### Exercise prompt
Could the records below be restated word for word, without a single picture?
────
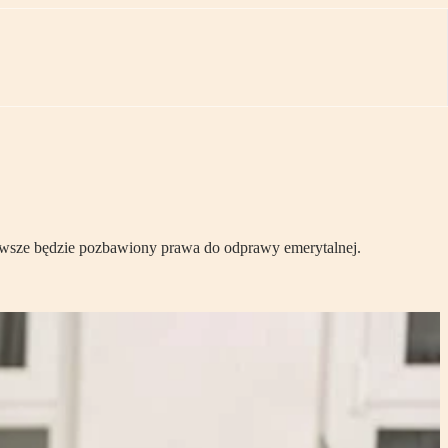
 zawsze będzie pozbawiony prawa do odprawy emerytalnej.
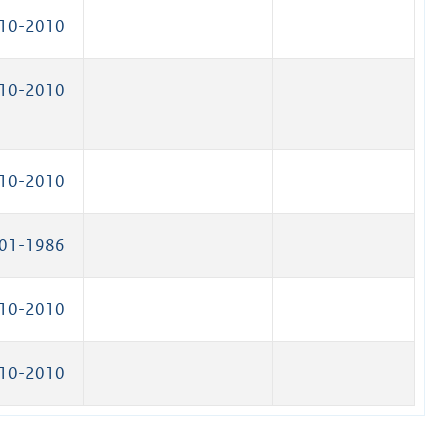
10-2010
10-2010
10-2010
01-1986
10-2010
10-2010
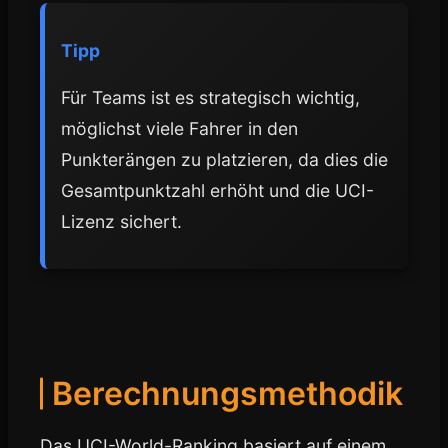
Tipp
Für Teams ist es strategisch wichtig,
möglichst viele Fahrer in den
Punkterängen zu platzieren, da dies die
Gesamtpunktzahl erhöht und die UCI-
Lizenz sichert.
Berechnungsmethodik
Das UCI-World-Ranking basiert auf einem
────
### Response
 zawsze będzie pozbawiony prawa do odprawy emerytalnej.
10-2010
10-2010
10-2010
01-1986
10-2010
10-2010
Tipp
Für Teams ist es strategisch wichtig,
möglichst viele Fahrer in den
Punkterängen zu platzieren, da dies die
Gesamtpunktzahl erhöht und die UCI-
Lizenz sichert.
Berechnungsmethodik
Das UCI-World-Ranking basiert auf einem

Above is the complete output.